We built pianojacq.com without all that, just plain vanilla JS and a minimum of dependencies, see: https://gitlab.com/jmattheij/pianojacq

Hey, I really like the choice of default song you chose :)
Bach WTK prelude 1? It was the first real piece I ever learned so that's why it's there :)
I was thinking about Frère Jacques :)
Haha, ah, that one :) Yes, but that was just to have something (anything) really on the display after you load the program, pure coincidence ;)
This is a result of trying to make HTTP "do everything well", right? Instead of leaving it to each application to select a layering of successive protocols tailored to it's needs, everything has been jammed into the HTTP spec, which has the nice property of giving you all its features in web browser clients (which is the delivery mechanism for this wide array of apps).

Certainly some applications need not have access to the entire HTTP suite. If the goal is not to offer a "full-featured" client then an HTTP client may not be terribly difficult, it can just fail gracefully if the other party tries to do something it doesn't support?

I will yell at the cloud too. I get why TypeScript exists. For large projects it really helps.

But loosing one of the main benefits of scripting languages for some convenience? You could argue that you use webpack anyway. Same question applies here...

If you have to use JS anyway, be glad that you can have an extremely shallow toolchain for deployment for smaller projects. I am not a JS dev, I just use it for stabbing at bits occasionally.

I relate to the general concern about complexity creep a lot, but in the HTTP/1/2/3 case I'm just not terribly worried. So much effort has been put into backwards compatibility. The only potential true new concept that comes to mind is PUSH, which clients can ignore and mostly failed. HTTP/2 has been around for almost 10 years and I haven't seen a single implementation require it.
I see what you’re saying and agree that HTTP3 is complicated but I would that since it’s a backwards compatible standard, the added complexities are completely optional. For most use cases the basic protocol is perfectly suitable and only as the scale evolves does it require the additional complexity.
I understand what you’re saying, but if someone decides to post a link to their project that is an HTTP/3 server in under X lines of code but only implements HTTP/2 features, is it really an HTTP/3 web server?
the HTTP/3 standard for servers is not backward compatible with HTTP/2 servers, it is backward compatible with HTTP/2 clients. And vice versa

And therefore, an HTTP/2 server calling itself compatible with HTTP/3 clients is OK

It might be OK on a technical level, but my concern is where someone is showing off a project they used to supposedly learn how to implement HTTP/3 but only goes far enough to use an HTTP/2 implementation because fully implementing 3 is too complex or not worth it.
Where does it say it is an HTTP/3 server? Looking at the tests it seems that it’s just a HTTP/1 server I think.
Some elegant abstractions are created too. JS modules, for example. Or, in another field, the Language Server Protocol.

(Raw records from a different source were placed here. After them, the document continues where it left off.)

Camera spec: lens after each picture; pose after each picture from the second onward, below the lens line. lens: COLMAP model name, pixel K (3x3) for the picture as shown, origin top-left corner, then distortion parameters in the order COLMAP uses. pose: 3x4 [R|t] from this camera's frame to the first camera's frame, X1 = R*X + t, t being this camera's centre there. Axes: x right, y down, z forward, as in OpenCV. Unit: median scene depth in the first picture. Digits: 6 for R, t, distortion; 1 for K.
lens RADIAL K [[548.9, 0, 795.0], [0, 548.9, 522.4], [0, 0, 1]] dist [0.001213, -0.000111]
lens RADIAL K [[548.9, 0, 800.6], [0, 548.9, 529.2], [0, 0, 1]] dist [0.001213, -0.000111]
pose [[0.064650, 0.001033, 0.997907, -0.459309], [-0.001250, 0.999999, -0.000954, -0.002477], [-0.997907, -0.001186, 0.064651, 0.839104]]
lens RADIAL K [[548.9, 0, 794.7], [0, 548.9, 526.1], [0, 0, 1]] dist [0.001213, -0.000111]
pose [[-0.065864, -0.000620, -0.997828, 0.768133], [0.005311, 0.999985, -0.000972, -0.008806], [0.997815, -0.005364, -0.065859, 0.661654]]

But yes, humans are humans and everything that is "simple" will get built upon and then become the backbone of something complex that will engulf and smother it as it evolves.

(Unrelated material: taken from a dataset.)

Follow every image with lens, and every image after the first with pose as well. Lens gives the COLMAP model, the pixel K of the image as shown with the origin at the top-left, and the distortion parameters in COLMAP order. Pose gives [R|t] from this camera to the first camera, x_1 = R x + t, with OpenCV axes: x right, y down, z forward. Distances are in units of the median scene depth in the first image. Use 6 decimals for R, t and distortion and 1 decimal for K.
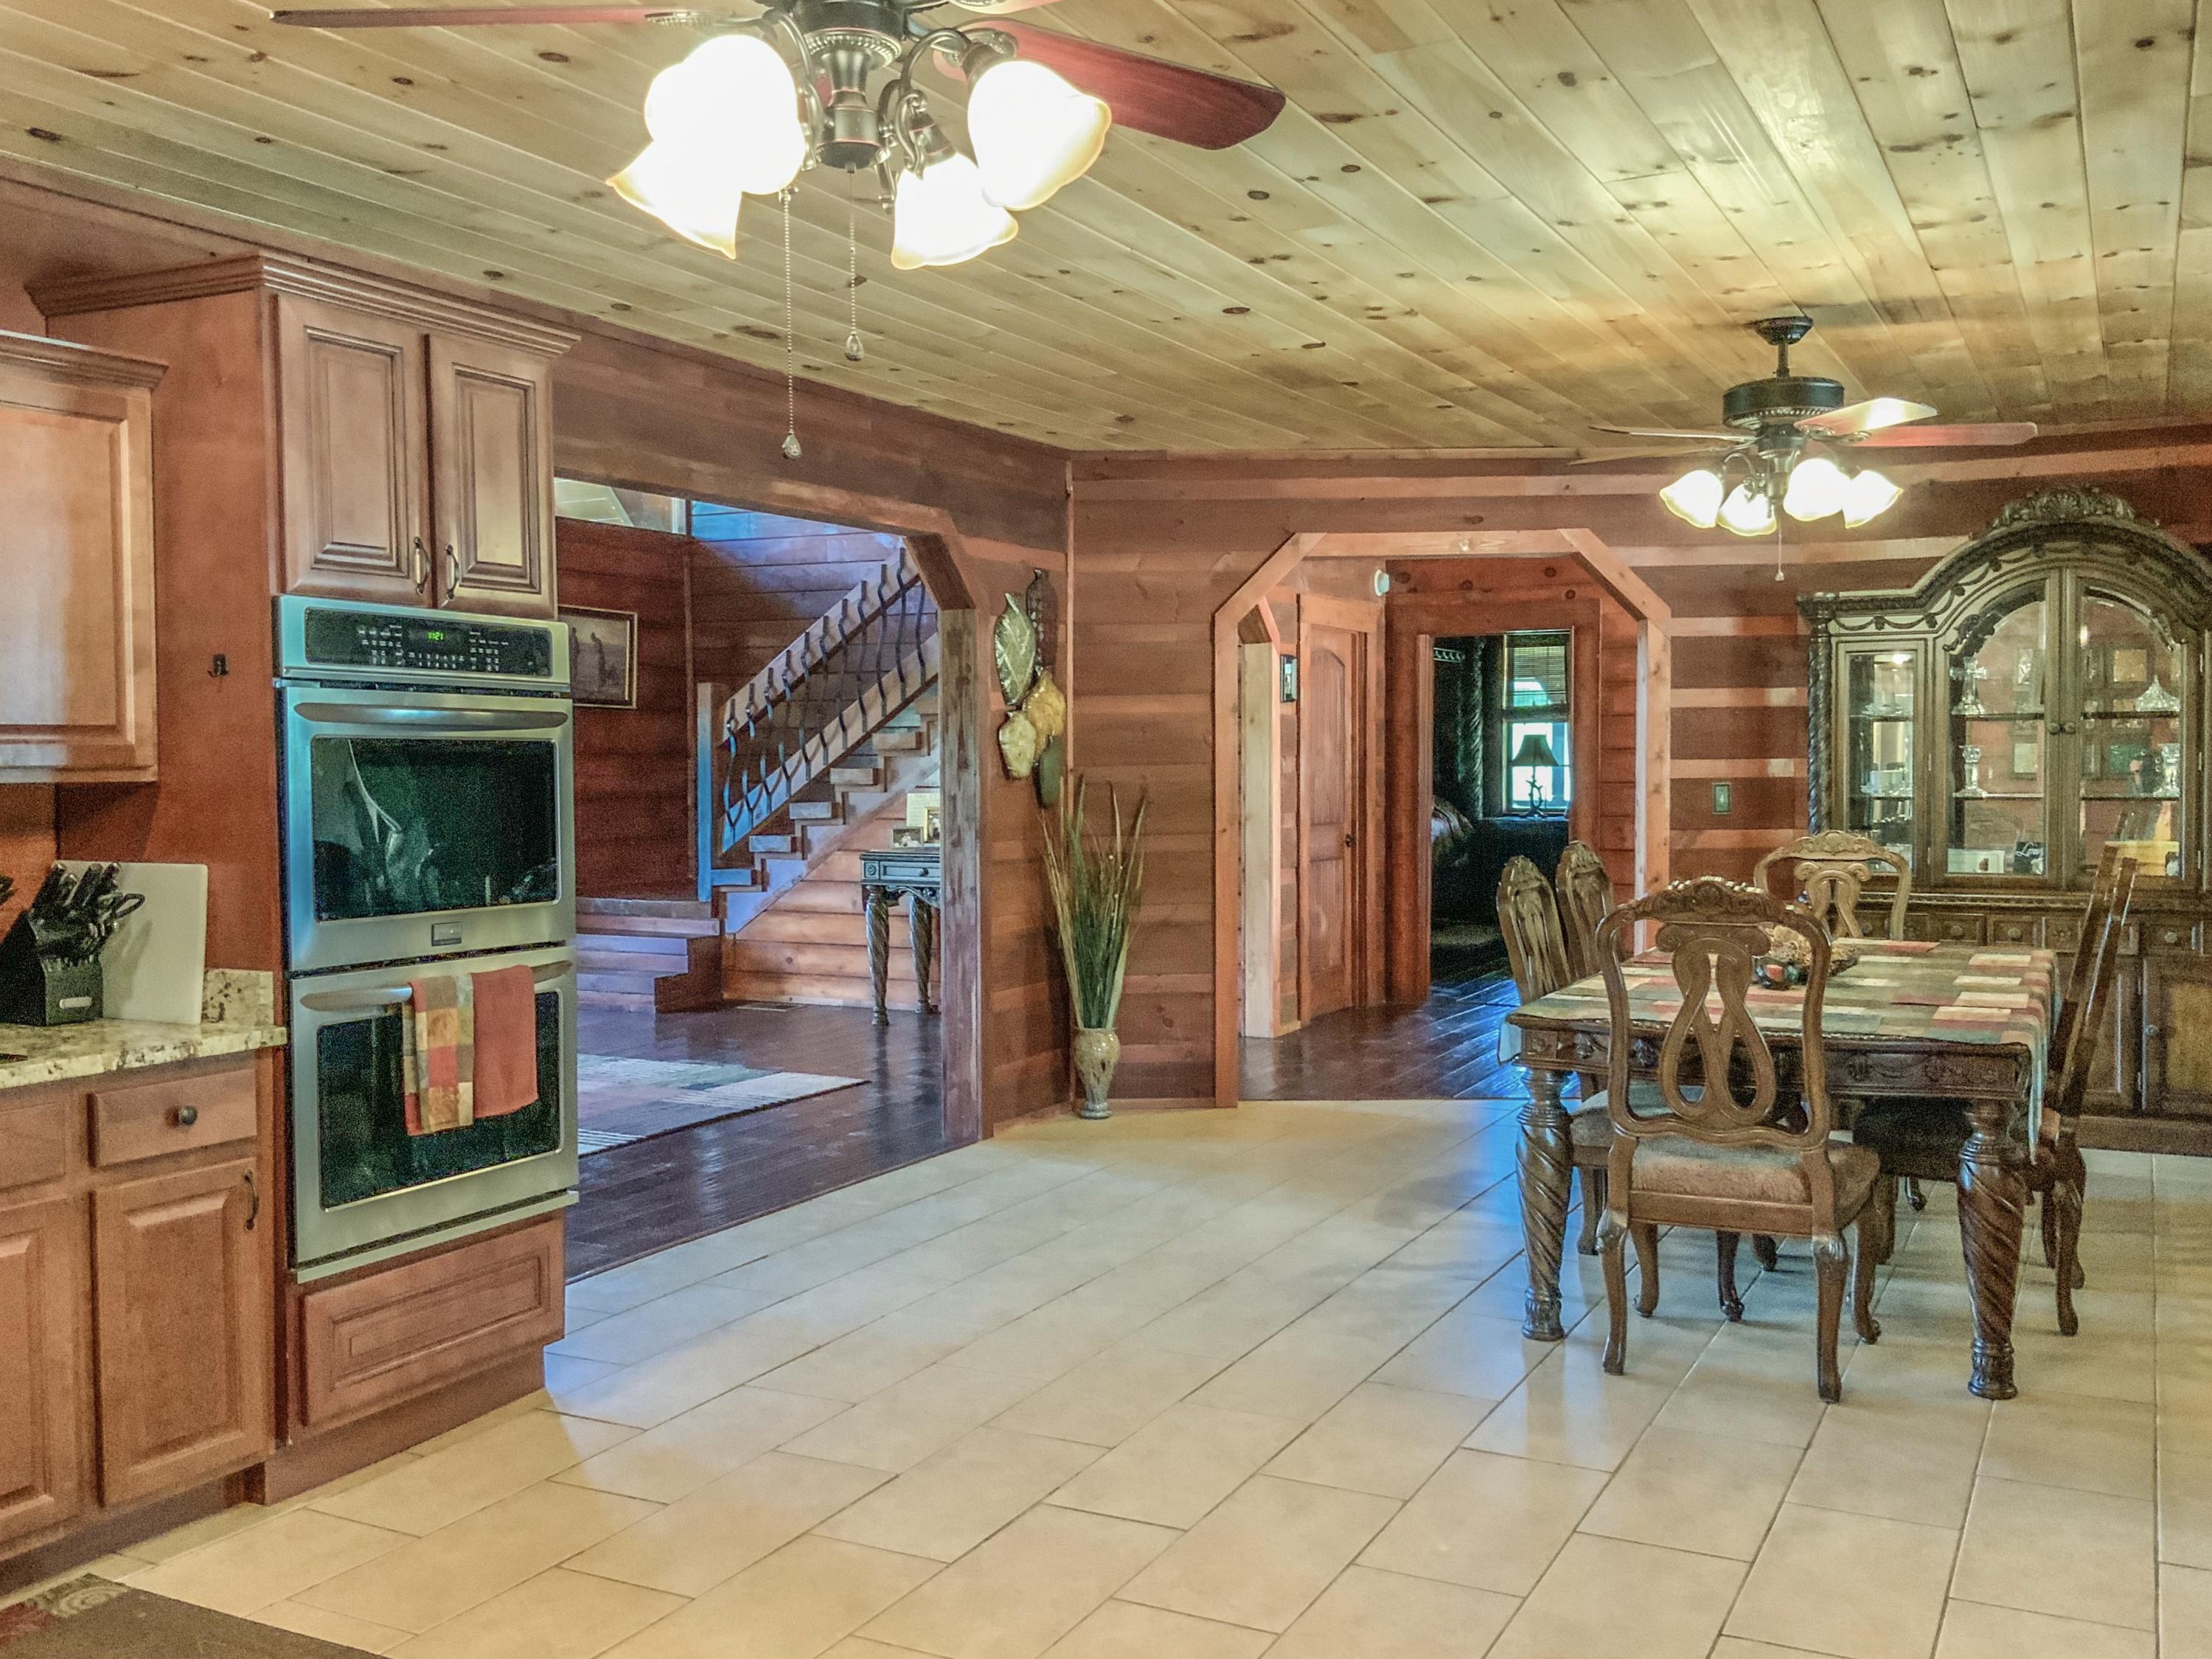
lens RADIAL K [[1935.9, 0, 1094.1], [0, 1935.9, 820.5], [0, 0, 1]] dist [0.105756, -0.227191]
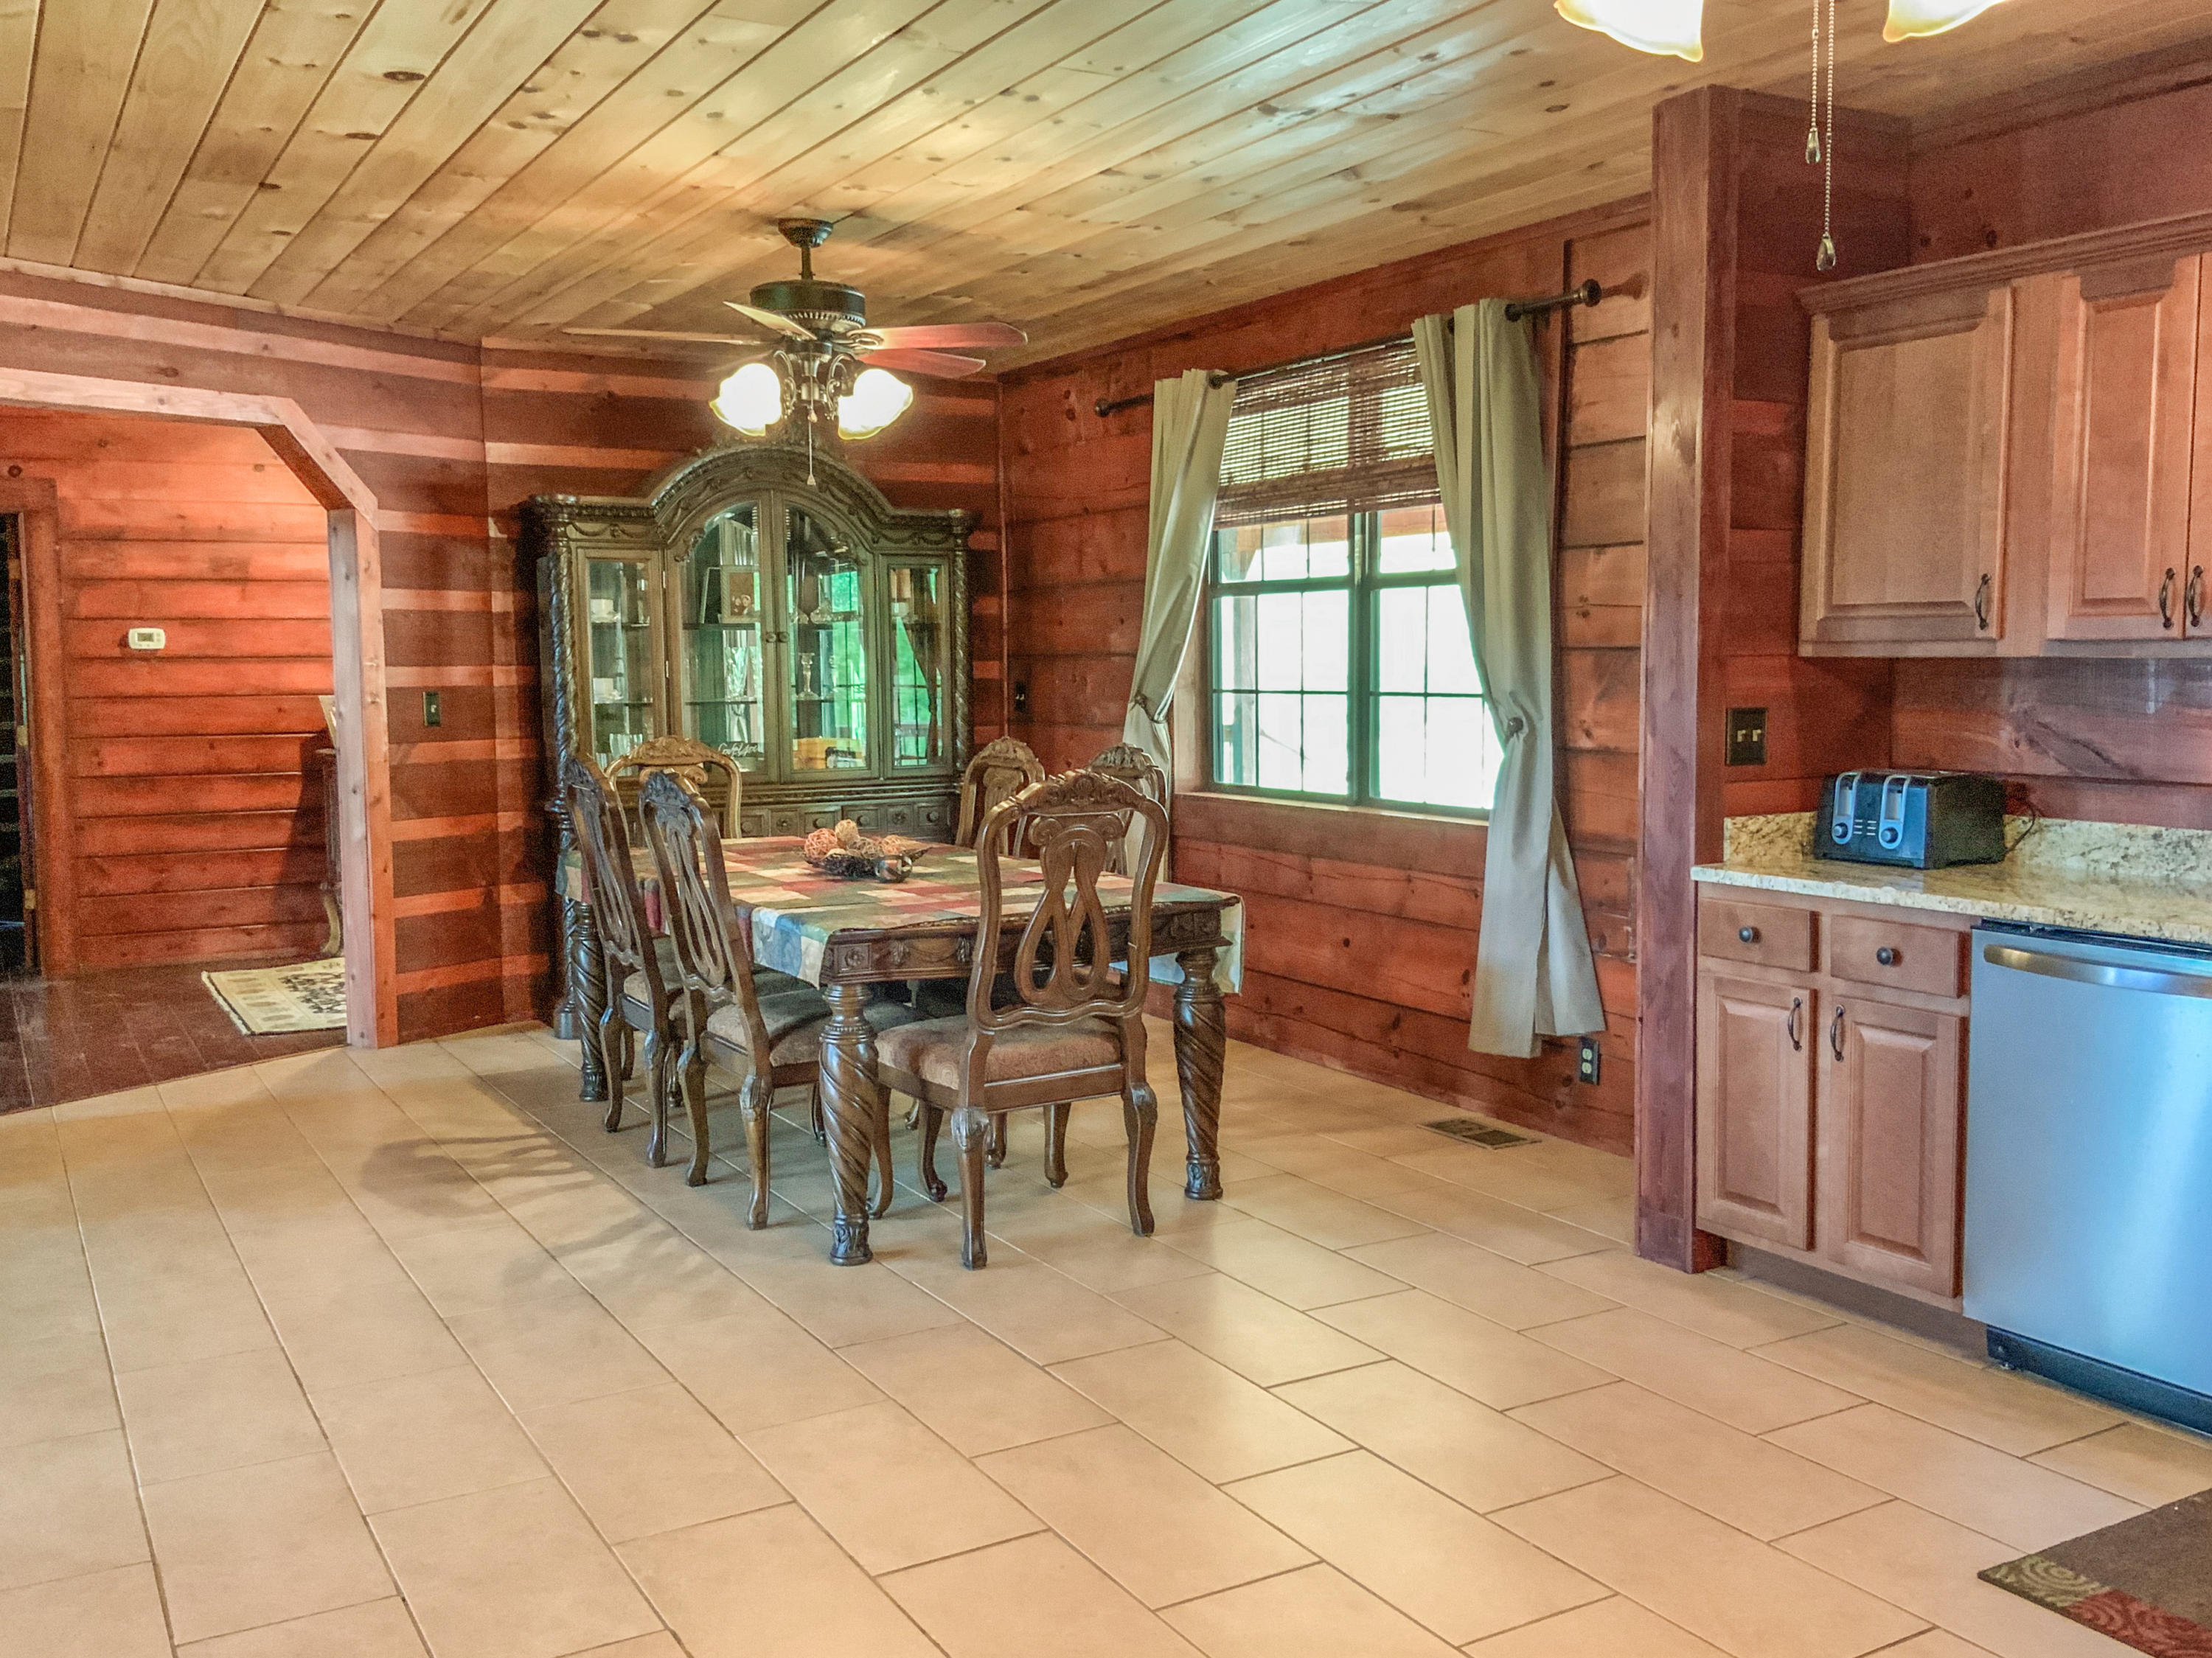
lens RADIAL K [[1935.7, 0, 1094.1], [0, 1935.7, 820.0], [0, 0, 1]] dist [0.105756, -0.227191]
pose [[0.535263, -0.067976, 0.841946, -0.568536], [0.033812, 0.997682, 0.059054, -0.004944], [-0.844009, -0.003142, 0.536321, 0.443165]]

It can be simple, or it can be fast.

Or it can be neither. But it can't be both.

If you want fast web at all cost (and you need encryption), you get HTTP3/QUIC.

At the end of the day, the question is never one debating simplicity. If you consider the amount of complexity implemented just to even boot into an operating system to run these systems, the lack of simplicity is already a forgone conclusion. The crux of issue is going back to abstractions and my worry is specific to how our abstractions are getting larger and larger and doing more work at even level with very tight coupling rather than creating systems that use more levels as needed.
And that's a question that goes back to the very first network discussions.

The IP model won over the OSI model due to lower number of larger layers.

I think it's a very reasonable question, but also the HTTP3/QUIC advantages do seem to offer advantages.